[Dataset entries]
BEGIN

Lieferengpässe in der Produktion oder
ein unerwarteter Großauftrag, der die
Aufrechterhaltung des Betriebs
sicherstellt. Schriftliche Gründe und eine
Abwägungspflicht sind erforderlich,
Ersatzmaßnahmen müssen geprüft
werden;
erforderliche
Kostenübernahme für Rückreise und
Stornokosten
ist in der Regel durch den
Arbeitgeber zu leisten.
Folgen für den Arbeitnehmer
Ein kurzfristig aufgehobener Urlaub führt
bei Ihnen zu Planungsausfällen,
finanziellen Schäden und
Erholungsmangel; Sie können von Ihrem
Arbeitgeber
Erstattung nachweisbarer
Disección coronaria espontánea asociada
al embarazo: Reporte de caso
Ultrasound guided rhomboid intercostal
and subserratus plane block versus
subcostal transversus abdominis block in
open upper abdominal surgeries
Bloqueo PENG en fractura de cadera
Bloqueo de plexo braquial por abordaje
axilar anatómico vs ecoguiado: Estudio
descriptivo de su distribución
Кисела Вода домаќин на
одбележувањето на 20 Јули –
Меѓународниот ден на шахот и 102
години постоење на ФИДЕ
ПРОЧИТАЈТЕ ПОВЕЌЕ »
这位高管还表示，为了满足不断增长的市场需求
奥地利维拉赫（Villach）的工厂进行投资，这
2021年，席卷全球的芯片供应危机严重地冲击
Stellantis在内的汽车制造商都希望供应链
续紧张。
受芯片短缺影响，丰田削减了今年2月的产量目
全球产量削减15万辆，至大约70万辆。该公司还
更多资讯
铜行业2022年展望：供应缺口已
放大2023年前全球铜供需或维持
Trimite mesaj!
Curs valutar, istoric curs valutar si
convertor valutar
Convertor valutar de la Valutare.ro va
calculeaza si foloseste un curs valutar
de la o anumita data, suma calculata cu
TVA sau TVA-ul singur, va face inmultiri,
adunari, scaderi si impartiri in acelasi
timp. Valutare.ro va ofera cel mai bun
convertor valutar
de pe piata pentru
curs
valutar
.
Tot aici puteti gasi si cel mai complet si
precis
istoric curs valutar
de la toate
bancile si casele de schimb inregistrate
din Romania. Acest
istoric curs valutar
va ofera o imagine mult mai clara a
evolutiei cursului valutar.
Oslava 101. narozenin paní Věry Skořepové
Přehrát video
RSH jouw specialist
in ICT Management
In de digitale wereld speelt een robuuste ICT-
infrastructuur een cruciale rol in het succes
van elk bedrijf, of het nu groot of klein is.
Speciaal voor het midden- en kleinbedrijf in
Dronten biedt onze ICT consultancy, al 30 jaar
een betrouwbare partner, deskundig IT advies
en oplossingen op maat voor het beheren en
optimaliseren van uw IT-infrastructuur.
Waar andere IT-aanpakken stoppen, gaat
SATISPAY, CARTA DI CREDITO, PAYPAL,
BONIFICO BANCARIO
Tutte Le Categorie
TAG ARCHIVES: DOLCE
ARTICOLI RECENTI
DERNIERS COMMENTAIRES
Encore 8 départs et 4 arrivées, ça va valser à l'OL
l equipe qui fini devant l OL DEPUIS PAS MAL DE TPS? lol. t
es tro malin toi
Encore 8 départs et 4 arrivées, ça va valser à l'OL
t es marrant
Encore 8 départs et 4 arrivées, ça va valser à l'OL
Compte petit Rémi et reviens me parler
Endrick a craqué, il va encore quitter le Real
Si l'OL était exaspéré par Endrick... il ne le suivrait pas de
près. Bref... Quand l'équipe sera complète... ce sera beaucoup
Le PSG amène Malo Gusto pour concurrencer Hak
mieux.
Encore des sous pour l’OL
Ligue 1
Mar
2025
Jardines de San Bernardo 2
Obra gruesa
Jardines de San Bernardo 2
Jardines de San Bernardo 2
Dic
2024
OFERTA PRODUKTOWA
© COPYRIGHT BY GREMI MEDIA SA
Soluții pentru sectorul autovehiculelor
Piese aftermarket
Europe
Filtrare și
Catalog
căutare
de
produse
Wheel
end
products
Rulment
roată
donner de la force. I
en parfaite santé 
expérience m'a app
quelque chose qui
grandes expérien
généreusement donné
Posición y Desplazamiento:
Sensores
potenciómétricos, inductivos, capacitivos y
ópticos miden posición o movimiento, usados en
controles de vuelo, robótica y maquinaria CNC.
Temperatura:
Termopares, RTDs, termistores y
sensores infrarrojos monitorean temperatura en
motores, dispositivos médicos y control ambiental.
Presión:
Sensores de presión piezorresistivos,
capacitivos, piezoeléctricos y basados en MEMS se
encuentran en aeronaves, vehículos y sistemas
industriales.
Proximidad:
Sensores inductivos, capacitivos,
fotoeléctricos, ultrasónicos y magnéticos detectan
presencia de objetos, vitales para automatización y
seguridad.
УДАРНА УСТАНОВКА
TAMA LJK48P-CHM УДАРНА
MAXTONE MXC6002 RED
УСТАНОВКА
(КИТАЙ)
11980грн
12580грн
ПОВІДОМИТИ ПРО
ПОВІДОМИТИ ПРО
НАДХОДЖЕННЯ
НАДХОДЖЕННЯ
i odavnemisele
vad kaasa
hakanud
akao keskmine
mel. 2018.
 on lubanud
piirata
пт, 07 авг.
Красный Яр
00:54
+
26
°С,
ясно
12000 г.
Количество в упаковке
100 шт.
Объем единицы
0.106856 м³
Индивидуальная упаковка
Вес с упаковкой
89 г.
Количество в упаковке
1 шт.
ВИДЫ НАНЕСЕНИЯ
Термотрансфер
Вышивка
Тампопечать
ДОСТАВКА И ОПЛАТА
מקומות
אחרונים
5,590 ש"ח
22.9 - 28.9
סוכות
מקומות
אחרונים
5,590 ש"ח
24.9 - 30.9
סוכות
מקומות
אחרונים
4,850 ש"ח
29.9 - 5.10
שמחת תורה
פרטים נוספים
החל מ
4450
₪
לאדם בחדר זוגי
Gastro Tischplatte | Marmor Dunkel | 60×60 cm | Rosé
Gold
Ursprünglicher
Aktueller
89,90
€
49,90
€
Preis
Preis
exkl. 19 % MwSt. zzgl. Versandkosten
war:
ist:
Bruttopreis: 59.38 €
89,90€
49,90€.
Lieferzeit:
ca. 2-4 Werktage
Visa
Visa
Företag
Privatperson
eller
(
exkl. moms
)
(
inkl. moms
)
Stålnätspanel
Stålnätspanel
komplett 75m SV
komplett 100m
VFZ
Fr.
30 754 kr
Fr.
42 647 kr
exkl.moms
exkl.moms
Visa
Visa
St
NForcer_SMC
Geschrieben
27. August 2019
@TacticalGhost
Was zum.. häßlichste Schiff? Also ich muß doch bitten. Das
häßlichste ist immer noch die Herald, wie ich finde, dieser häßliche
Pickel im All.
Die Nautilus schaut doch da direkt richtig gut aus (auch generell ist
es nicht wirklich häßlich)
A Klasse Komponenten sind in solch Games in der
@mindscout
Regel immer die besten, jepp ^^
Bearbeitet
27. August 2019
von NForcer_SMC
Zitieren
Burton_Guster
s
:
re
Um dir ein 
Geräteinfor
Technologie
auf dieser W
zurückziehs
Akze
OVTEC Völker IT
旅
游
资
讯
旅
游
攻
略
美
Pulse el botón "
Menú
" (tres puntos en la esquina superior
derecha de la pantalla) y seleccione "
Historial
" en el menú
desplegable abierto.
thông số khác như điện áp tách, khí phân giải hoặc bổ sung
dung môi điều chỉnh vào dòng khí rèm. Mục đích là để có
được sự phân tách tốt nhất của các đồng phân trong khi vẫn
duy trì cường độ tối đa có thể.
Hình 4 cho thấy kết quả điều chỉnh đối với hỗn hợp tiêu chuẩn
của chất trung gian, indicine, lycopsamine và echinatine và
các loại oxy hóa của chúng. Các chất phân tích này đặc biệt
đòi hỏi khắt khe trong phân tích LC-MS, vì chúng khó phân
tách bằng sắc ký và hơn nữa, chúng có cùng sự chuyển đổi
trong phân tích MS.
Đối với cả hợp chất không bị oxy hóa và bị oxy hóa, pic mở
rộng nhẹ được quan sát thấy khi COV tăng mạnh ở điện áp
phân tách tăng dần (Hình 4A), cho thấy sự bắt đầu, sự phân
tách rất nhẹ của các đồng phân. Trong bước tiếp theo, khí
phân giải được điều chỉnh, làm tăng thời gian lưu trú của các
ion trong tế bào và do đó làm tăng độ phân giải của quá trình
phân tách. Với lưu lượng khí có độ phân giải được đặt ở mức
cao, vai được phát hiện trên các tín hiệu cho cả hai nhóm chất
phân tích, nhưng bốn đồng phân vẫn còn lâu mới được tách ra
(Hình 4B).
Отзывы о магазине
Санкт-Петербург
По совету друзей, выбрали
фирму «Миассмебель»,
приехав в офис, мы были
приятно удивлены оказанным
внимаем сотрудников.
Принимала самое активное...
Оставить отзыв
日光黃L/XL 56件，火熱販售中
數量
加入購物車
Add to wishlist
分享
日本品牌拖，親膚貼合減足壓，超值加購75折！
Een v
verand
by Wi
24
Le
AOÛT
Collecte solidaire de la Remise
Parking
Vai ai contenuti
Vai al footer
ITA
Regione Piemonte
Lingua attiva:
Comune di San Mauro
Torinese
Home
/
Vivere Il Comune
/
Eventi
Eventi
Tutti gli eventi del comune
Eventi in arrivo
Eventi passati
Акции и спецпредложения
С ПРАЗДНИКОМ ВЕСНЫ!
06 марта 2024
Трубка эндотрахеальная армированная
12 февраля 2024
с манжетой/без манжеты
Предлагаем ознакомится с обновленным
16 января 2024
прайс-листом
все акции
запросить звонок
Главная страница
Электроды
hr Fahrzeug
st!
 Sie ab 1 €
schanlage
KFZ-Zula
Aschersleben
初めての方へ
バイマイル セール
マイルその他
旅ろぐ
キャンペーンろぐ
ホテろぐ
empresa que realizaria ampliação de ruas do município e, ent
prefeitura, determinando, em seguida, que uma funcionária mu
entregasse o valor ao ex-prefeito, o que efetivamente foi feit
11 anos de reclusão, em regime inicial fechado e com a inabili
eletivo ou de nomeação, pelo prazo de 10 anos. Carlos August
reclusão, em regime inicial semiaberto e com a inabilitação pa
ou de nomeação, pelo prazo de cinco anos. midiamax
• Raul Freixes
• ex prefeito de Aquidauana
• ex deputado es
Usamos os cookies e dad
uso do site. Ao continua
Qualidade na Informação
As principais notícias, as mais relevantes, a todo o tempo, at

END

Instructions for the task -> Copy the lines in the records above, starting from the first line and ending after the line that contains "Erstattung nachweisbarer".

Task response ->
Lieferengpässe in der Produktion oder
ein unerwarteter Großauftrag, der die
Aufrechterhaltung des Betriebs
sicherstellt. Schriftliche Gründe und eine
Abwägungspflicht sind erforderlich,
Ersatzmaßnahmen müssen geprüft
werden;
erforderliche
Kostenübernahme für Rückreise und
Stornokosten
ist in der Regel durch den
Arbeitgeber zu leisten.
Folgen für den Arbeitnehmer
Ein kurzfristig aufgehobener Urlaub führt
bei Ihnen zu Planungsausfällen,
finanziellen Schäden und
Erholungsmangel; Sie können von Ihrem
Arbeitgeber
Erstattung nachweisbarer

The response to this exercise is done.